(Work to complete) Quote verbatim the span of lines that begins the listing below and closes with the line containing "hardback book: present".

(Data provided)
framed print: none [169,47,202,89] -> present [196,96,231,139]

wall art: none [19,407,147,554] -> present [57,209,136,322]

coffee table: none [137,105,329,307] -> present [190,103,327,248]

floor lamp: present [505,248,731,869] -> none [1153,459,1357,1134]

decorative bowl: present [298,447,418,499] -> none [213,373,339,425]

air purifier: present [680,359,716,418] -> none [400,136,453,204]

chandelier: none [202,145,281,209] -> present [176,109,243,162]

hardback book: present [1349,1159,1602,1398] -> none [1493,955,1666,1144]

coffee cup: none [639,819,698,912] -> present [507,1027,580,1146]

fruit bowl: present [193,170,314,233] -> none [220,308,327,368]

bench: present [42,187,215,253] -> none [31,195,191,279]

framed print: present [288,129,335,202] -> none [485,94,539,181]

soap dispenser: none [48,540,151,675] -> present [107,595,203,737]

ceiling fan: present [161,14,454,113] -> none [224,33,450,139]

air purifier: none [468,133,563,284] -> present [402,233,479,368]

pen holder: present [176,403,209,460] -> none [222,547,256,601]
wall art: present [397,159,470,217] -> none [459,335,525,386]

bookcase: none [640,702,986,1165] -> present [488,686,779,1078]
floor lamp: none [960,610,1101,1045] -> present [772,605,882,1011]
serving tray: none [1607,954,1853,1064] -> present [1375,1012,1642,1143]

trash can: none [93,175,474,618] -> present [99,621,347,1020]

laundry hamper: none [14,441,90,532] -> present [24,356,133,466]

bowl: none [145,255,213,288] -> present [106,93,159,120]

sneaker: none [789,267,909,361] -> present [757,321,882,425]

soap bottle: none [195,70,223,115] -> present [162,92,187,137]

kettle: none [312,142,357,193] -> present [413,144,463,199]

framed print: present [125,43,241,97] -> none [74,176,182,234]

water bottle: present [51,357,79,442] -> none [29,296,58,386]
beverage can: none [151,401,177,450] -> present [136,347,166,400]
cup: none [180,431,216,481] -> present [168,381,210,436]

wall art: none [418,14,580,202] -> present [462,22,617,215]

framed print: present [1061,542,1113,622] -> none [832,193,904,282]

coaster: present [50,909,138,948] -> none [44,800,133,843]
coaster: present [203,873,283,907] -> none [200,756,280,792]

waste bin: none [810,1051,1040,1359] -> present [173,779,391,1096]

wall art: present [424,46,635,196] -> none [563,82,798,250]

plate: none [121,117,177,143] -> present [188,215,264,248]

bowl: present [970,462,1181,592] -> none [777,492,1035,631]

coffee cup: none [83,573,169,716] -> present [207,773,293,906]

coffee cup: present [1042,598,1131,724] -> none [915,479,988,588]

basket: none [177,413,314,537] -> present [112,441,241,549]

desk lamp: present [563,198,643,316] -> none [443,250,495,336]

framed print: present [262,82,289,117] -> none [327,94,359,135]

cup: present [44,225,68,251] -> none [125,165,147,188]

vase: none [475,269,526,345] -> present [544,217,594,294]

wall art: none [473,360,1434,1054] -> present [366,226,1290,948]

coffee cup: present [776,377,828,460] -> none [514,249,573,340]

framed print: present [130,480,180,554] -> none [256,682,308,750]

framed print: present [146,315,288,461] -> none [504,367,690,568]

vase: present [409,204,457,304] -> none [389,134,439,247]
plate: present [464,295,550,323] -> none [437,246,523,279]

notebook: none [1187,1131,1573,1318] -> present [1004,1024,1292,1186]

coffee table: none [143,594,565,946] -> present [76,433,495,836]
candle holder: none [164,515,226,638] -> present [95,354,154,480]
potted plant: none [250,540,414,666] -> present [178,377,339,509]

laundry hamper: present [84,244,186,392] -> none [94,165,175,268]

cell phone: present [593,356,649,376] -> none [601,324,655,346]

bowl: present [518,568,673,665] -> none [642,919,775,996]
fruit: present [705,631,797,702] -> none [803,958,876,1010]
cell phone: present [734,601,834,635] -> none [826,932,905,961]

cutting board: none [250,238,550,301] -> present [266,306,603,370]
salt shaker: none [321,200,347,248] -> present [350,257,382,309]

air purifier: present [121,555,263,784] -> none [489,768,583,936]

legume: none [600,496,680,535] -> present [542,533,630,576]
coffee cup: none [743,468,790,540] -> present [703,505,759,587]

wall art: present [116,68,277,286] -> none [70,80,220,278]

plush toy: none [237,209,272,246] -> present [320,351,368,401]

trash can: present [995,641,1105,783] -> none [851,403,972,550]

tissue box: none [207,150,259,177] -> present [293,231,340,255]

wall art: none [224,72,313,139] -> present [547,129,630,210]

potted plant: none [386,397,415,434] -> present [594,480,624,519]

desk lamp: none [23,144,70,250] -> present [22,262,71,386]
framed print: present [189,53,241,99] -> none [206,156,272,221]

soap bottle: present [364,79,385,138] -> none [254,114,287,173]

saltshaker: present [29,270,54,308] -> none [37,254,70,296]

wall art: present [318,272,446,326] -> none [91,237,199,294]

(Response to the exercise)
framed print: none [169,47,202,89] -> present [196,96,231,139]

wall art: none [19,407,147,554] -> present [57,209,136,322]

coffee table: none [137,105,329,307] -> present [190,103,327,248]

floor lamp: present [505,248,731,869] -> none [1153,459,1357,1134]

decorative bowl: present [298,447,418,499] -> none [213,373,339,425]

air purifier: present [680,359,716,418] -> none [400,136,453,204]

chandelier: none [202,145,281,209] -> present [176,109,243,162]

hardback book: present [1349,1159,1602,1398] -> none [1493,955,1666,1144]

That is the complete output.